While some of his erstwhile allies drifted toward völkish politics in the Weimar era, Mann began to view democracy as a calling Germany could no longer afford to ignore and found himself rallying behind the republic. In 1919, Mann took up the Magic Mountain manuscript once again. Naturally, in the context of fiction-writing, his emerging political sympathies remained somewhat opaque. But Jensen locates a clue in the “Snow” chapter, often seen as the book’s philosophical heart. Lost in a snowstorm, Hans experiences a near-death vision and momentarily rejects the ideologies of his mentors, Naphta and Settembrini. He arrives at a fragile insight: that “our interest in death and illness is nothing but a way of expressing an interest in life.” Soon after this revelation, the frozen world of the Berghof slowly begins to thaw, and fragments of history now intrude: fistfights break out, and a noxious anti-Semite arrives onsite. The duel between Naphta and Settembrini ends in death, exposing the futility of their competing worldviews. The thunderbolt of war finally strikes.

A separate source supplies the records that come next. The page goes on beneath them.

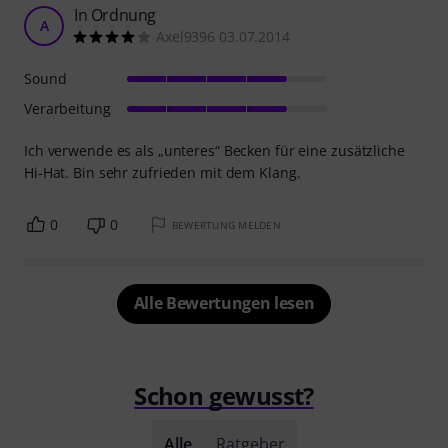
In Ordnung
A
Axel9396 03.07.2014
Sound
Verarbeitung
Ich verwende es als „unteres“ Becken für eine zusätzliche
Hi-Hat. Bin sehr zufrieden mit dem Klang.
0
0
BEWERTUNG MELDEN
Alle Bewertungen lesen
Schon gewusst?
Alle
Ratgeber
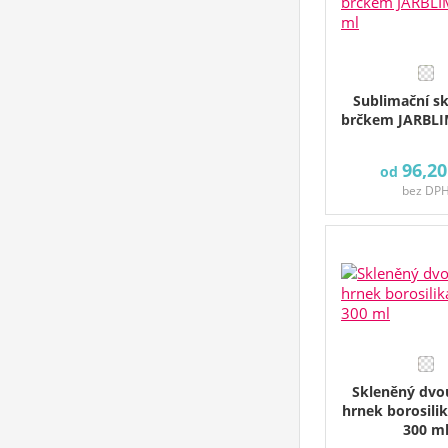
Sublimační sk
brčkem JARBLI
96,20
od
bez DP
Skleněný dvo
hrnek borosilik
300 m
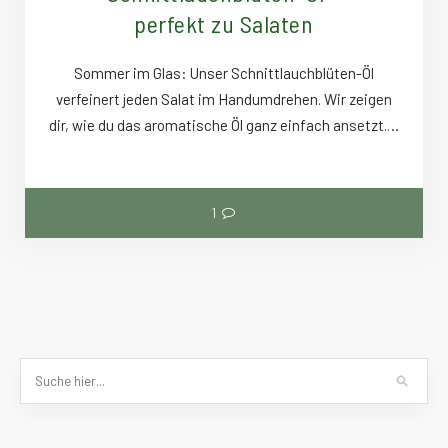
perfekt zu Salaten
Sommer im Glas: Unser Schnittlauchblüten-Öl
verfeinert jeden Salat im Handumdrehen. Wir zeigen
dir, wie du das aromatische Öl ganz einfach ansetzt.…
1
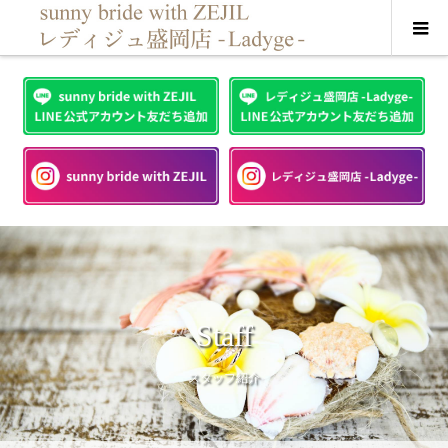
Staff
スタッフ紹介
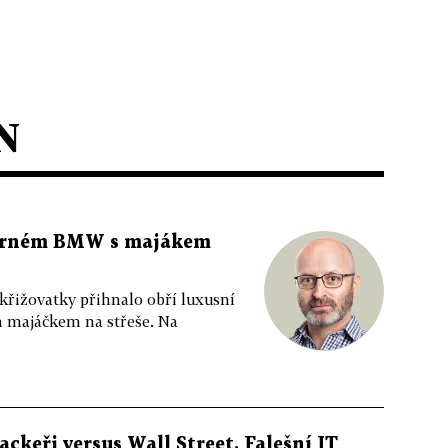
N
 černém BMW s majákem
 křižovatky přihnalo obří luxusní
m majáčkem na střeše. Na
ackeři versus Wall Street. Falešní IT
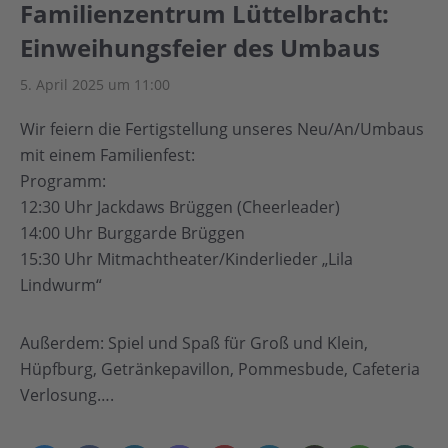
Familienzentrum Lüttelbracht:
Einweihungsfeier des Umbaus
5. April 2025 um 11:00
Wir feiern die Fertigstellung unseres Neu/An/Umbaus
mit einem Familienfest:
Programm:
12:30 Uhr Jackdaws Brüggen (Cheerleader)
14:00 Uhr Burggarde Brüggen
15:30 Uhr Mitmachtheater/Kinderlieder „Lila
Lindwurm“
Außerdem: Spiel und Spaß für Groß und Klein,
Hüpfburg, Getränkepavillon, Pommesbude, Cafeteria
Verlosung….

Hans descends from the mountain and steps into history, straight into the war’s inferno. He does so humming Schubert’s “Der Lindenbaum,” that quintessential refrain of German Romanticism. Jensen sees this moment as the culmination of The Magic Mountain’s dramatic tensions. Hans has “chosen the party of life,” he writes, and in the same instance “disappears into a war his country’s sympathy with death partly caused.” Hans chooses life at the very moment he is least able to live it. Jensen regards this as a final break with the romance of death, though it may also constitute one last seduction. The novel’s closing scene unfolds in a Götterdämmerung-like haze, the sky above flushing red with gunfire (recall Heinrich’s quip that Mann loved war “aesthetically”). Perhaps this finale both repudiates and flirts with its author’s exorcised temptations—a suggestion that, as Hans murmurs into falling snow, “man is the master of contradictions.”